How I Met My GPU
posted on Mon, Sep 02 2024 - back to homepage
For the last couple of years or perhaps even more, my GPU (a trusty 970 that is) has been crashing in random intervals. It would crash, a couple of seconds or so later the power light would also go off, without any way of powering it back on other than restarting the whole machine. Sometimes it would go months without a single hiccup, sometimes it’d keep crashing as soon as it gets powered on. As I wasn’t using it primarily anymore, I was quite hesitant to fix it, but finally gave in as I thought tinkering with such an old machine would give me a solid dose of dopamine.
I always thought that it was all about either the PCI-e power cable, or the 6 + 8 power connectors on the PCB, since the only way for me to recreate the issue was slightly bending the power cable. And sometimes after crashing, it wouldn’t boot due to a loose PCI power cable (or so my BIOS thought). This led me to assume that sometimes the cable used to find its sweet spot hence it would go months on end without crashing.
Since it also used to crash on idle, I decided to check the power draw of the card. Using MSI Afterburner, I noticed it was drawing around 80 watts on idle. This exceeds the PCI-e slot’s power limit of around 75 watts. So maybe if I could reduce the idle wattage, I could at least use the card without crashing on idle, since I thought that it would be solely using the PCI-e slot for power. Checking the Nvidia Control Panel revealed that the power profile was set to “Prefer maximum performance”. Luckily, changing it to “Optimal power” easily fixed the high power draw issue on idle. But the crashing kept on. Even though it wouldn’t crash on itself as often as before, I could still reliably recreate the crash by bending the cable. Sometimes even a soft touch on the cable would suffice.

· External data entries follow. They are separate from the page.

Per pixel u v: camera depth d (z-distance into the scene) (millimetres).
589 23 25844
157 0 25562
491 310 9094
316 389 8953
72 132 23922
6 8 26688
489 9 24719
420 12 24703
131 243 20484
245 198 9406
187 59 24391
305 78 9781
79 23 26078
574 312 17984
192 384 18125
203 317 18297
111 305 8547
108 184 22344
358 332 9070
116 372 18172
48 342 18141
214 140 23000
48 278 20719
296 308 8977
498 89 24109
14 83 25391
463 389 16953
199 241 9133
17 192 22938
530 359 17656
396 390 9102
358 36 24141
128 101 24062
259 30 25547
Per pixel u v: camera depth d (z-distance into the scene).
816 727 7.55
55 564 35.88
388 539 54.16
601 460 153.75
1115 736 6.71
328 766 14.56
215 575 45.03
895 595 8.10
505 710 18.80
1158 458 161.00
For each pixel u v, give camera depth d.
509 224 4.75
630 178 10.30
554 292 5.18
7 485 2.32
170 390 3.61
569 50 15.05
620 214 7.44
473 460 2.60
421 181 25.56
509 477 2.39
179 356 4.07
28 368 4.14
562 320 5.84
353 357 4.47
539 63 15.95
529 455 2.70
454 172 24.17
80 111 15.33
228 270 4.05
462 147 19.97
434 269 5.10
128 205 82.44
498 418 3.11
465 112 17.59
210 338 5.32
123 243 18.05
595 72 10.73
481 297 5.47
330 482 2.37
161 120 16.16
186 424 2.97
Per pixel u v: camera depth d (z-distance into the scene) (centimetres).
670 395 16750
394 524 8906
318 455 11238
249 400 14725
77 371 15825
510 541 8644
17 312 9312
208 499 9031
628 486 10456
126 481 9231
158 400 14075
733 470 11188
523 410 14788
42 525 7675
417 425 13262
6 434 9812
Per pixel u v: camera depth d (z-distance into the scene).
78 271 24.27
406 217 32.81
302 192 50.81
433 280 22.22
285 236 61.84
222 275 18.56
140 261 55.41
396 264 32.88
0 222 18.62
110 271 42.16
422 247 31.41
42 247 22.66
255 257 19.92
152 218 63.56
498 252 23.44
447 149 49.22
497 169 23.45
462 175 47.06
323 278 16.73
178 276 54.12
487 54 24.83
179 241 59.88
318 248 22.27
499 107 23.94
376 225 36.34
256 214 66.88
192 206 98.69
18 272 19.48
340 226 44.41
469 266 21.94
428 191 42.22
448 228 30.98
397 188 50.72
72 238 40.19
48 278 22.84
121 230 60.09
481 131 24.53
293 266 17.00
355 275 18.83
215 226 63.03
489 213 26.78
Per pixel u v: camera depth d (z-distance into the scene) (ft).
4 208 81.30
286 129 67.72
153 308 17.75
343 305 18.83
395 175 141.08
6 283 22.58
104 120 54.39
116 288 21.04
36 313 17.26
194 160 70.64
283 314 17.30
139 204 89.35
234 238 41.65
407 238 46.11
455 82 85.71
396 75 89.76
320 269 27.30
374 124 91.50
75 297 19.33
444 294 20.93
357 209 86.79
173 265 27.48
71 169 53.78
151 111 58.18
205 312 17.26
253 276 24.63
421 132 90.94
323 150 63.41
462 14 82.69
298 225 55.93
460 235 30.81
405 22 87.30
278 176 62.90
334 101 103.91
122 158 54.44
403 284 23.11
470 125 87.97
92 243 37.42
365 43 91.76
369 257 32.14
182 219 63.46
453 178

Then I decided to check the cable, obviously. The PSU is a VS550 with no modularity, so if it really was the cable, I’d have to get a brand new PSU. I started by bending the cable in different angles at different spots to see where it started crashing. It would only crash when I bent it near the 6 + 8 power connectors on the GPU. Hoping that it wasn’t the GPU, I changed the only cable I could change. The VS550 comes with 2x 6 + 2 PCI-e power cables, so one of those 2-pin headers was always dangling unused for maybe 10 years. I replaced it with the other 2-pin cable and tried to recreate it. However hard I would bend it, yank it, it wouldn’t crash anymore. Yay! I could use this for another ten years!
Or so I thought to myself. Despite the cable fix, the card kept on crashing. I was certain that I had to get a new GPU. Even though I was already going to get a new one, I didn’t want it to be faulty as I could use it in another experiment rig. I was considering all the possibilities. It probably wasn’t the video memory, as it wasn’t artifacting and lowering the memory clock didn’t help. Then I came across my backup files on my HDD. There were modded BIOS files for the GPU. I remembered that I had extracted the BIOS, completely altered the voltage, power, and clock tables to overclock it, and flashed it back. I never thought about it since the card was running perfectly when I flashed my custom BIOS years ago. So I thought the card could be degraded over the years and might need extra voltage for stability.
I extracted the current BIOS via GPU-Z and opened it up with Maxwell BIOS Tweaker. I had set it up at 1405 MHz on core, 3600 MHz on memory at 1.181v. I increased the voltage one step to 1.187v and decreased the core clock to 1396 MHz. Flashed it back with nvflash. The crashing was gone. It has always been the voltage/clock speed. My happiness is immeasurable and my day is saved. Now I can actually run this card for another ten years, albeit in a different setup.
And this is how I met my GPU again, ten years later.